- Excerto para leitura:
Mkhasibe disse ao CPJ que os homens se recusaram a dar-lhe a medicação para a tensão arterial e para a diabetes enquanto esteve detido.

Jornalistas atacados a tiro

  • Cerca de cinco agentes de segurança à paisana perseguiram e dispararam contra César Rafael e Valdimiro Amisse, repórteres da Rádio TV Encontro, propriedade da Igreja Católica, depois de os jornalistas se terem recusado a apagar imagens de uma manifestação no norte da província de Nampula, a 13 de novembro. Amisse disse ao CPJ que inicialmente escaparam, mas mais tarde depararam-se com os mesmos agentes que os espancaram com paus, atiraram-lhes pedras e tentaram tirar-lhes a câmara, até que membros do público intervieram.
  • A polícia disparou uma bala de borracha contra Paulo Julião, chefe do escritório moçambicano da agência noticiosa portuguesa Lusa, atingindo-o nas costas, a 4 de novembro, em Maputo.
  • Agentes da polícia agrediram e detiveram brevemente Nuno Alberto, um repórter da Rádio Monte Gilé, enquanto este cobria protestos em 25 de outubro em Gilé, uma cidade na província central da Zambézia. Alberto disse ao CPJ que um agente o agarrou pela garganta e o atirou ao chão, e outros o pontapearam, esbofetearam e bateram-lhe com bastões. Os agentes levaram-no para uma esquadra da polícia, onde o espancaram novamente e obrigaram o jornalista a usar uma máscara e a segurar um cartaz de protesto enquanto os agentes o fotografavam. O jornalista foi libertado ao fim de duas horas sem qualquer acusação.
  • A polícia disparou gás lacrimogéneo contra vários jornalistas que cobriam os protestos da oposição em Maputo, a 21 de outubro. O operador de câmara da TV Glória, Bruno Marrengula, disse ao CPJ que foi hospitalizado durante dois dias com uma tíbia partida, depois de um agente da polícia o ter atingido com uma lata de gás lacrimogéneo.

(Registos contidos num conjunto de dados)

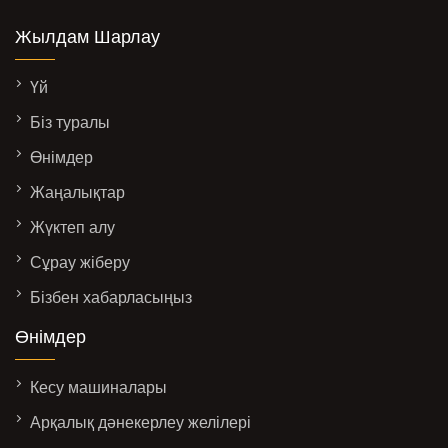
Жылдам Шарлау
Үй
Біз туралы
Өнімдер
Жаңалықтар
Жүктеп алу
Сұрау жіберу
Бізбен хабарласыңыз
Өнімдер
Кесу машиналары
Арқалық дәнекерлеу желілері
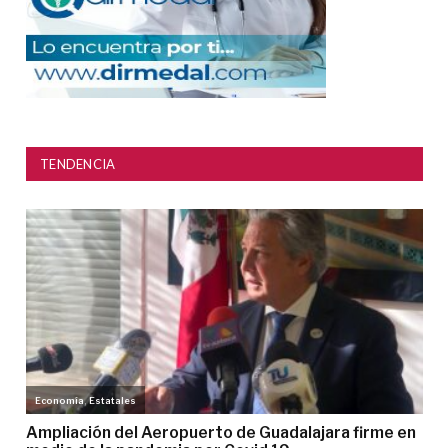
TENDENCIA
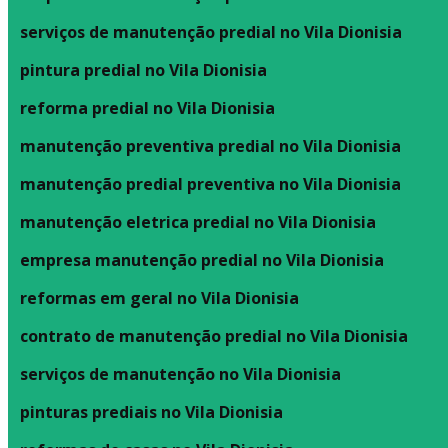
serviços de manutenção predial no Vila Dionisia
pintura predial no Vila Dionisia
reforma predial no Vila Dionisia
manutenção preventiva predial no Vila Dionisia
manutenção predial preventiva no Vila Dionisia
manutenção eletrica predial no Vila Dionisia
empresa manutenção predial no Vila Dionisia
reformas em geral no Vila Dionisia
contrato de manutenção predial no Vila Dionisia
serviços de manutenção no Vila Dionisia
pinturas prediais no Vila Dionisia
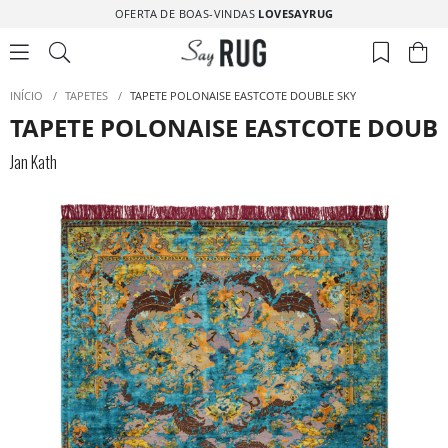
OFERTA DE BOAS-VINDAS
LOVESAYRUG
INÍCIO
/
TAPETES
/
TAPETE POLONAISE EASTCOTE DOUBLE SKY
TAPETE POLONAISE EASTCOTE DOUBL
Jan Kath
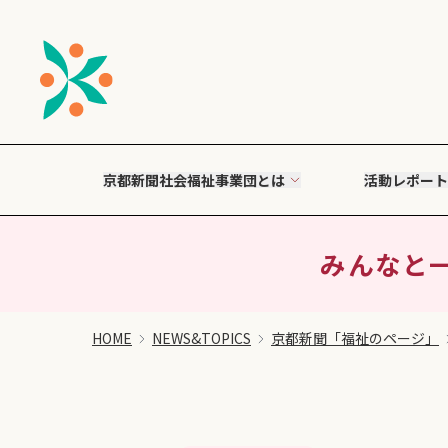
京都新聞社会福祉事業団とは
活動レポート
みんなと一
HOME
NEWS&TOPICS
京都新聞「福祉のページ」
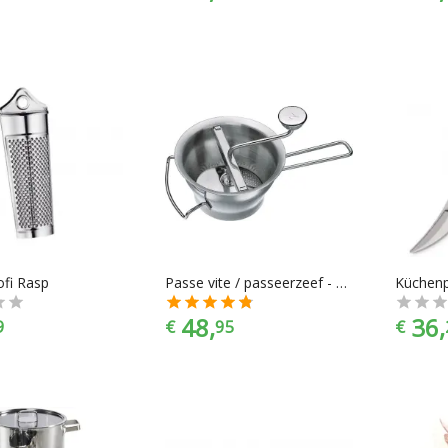
fi Rasp
Passe vite / passeerzeef - 4 inzetten - Küchenprofi
48,
36,
9
€
95
€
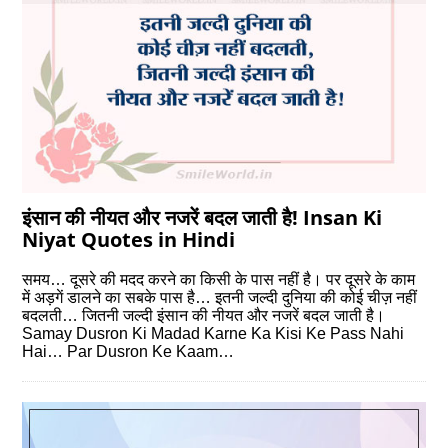
इंसान की नीयत और नजरें बदल जाती है! Insan Ki
Niyat Quotes in Hindi
समय… दूसरे की मदद करने का किसी के पास नहीं है। पर दूसरे के काम
में अड़गें डालने का सबके पास है… इतनी जल्‍दी दुनिया की कोई चीज़ नहीं
बदलती… जितनी जल्‍दी इंसान की नीयत और नजरें बदल जाती है।
Samay Dusron Ki Madad Karne Ka Kisi Ke Pass Nahi
Hai… Par Dusron Ke Kaam…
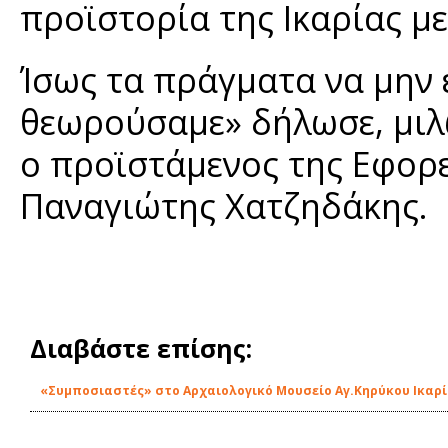
προϊστορία της Ικαρίας μ
Ίσως τα πράγματα να μην 
θεωρούσαμε» δήλωσε, μιλώ
ο προϊστάμενος της Εφορ
Παναγιώτης Χατζηδάκης.
Διαβάστε επίσης:
«Συμποσιαστές» στο Αρχαιολογικό Μουσείο Αγ.Κηρύκου Ικαρ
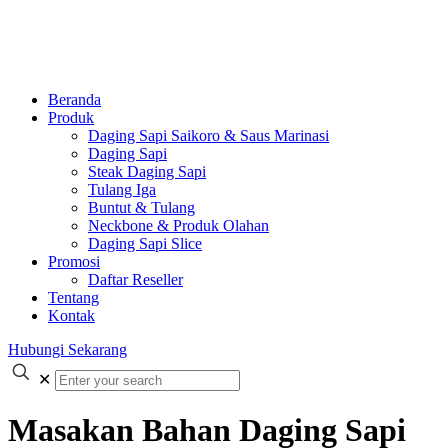
Beranda
Produk
Daging Sapi Saikoro & Saus Marinasi
Daging Sapi
Steak Daging Sapi
Tulang Iga
Buntut & Tulang
Neckbone & Produk Olahan
Daging Sapi Slice
Promosi
Daftar Reseller
Tentang
Kontak
Hubungi Sekarang
✕
Masakan Bahan Daging Sapi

- Tarefa:
Escreva a continuação do texto sobre as agressões a jornalistas em Moçambique, a partir da última frase apresentada. Os itens não têm qualquer relação com o texto.

- Resultado da tarefa:
  • A polícia disparou gás lacrimogéneo contra um grupo de jornalistas que cobria uma conferência de imprensa do líder da oposição Venâncio Mondlane, num incidente separado, mais tarde, a 21 de outubro. Gaspar Chirinda, um repórter da rede privada de notícias STV, disse que uma lata de gás lacrimogéneo foi disparada perto das suas pernas, atingindo-o e ferindo-o.
As fotos da esquerda e do centro mostram o ferimento do repórter Gaspar Cihirinda antes e depois de ser tratado; a polícia disparou uma bomba de gás lacrimogéneo que atingiu as pernas de Chirinda em 21 de outubro de 2024. A fotografia da direita mostra a perna do operador de câmara da TV Glória, Bruno Marrengula, que esteve hospitalizado durante dois dias com a tíbia partida, depois de um polícia o ter atingido com uma bomba de gás lacrimogéneo. (Fotos: Gaspar Chirinda, Bruno Marrengula)

Expulsos do país

  • Os agentes dos serviços de imigração confiscaram os passaportes de Alfredo Leite e Marc Silva, repórteres portugueses das cadeias de televisão CMTV e NOW TV, a 1 de novembro, sob a alegação de estarem a trabalhar em Moçambique com vistos de turista. Leite disse ao CPJ que foram expulsos de Moçambique a 3 de novembro.

Equipamento confiscado

  • Agentes do serviço secreto confiscaram os telemóveis de Nhampulo e de Jaime Joaquim, jornalistas locais da TV privada Amaramba, e de Nunes Rafael, repórter da Rádio Esperança, uma estação pertencente ao grupo religioso Igreja Assembleia de Deus Alfa e Ómega, enquanto faziam uma reportagem sobre os protestos no Niassa, a 26 de outubro. Os jornalistas disseram ao CPJ que os seus aparelhos foram devolvidos passadas duas horas.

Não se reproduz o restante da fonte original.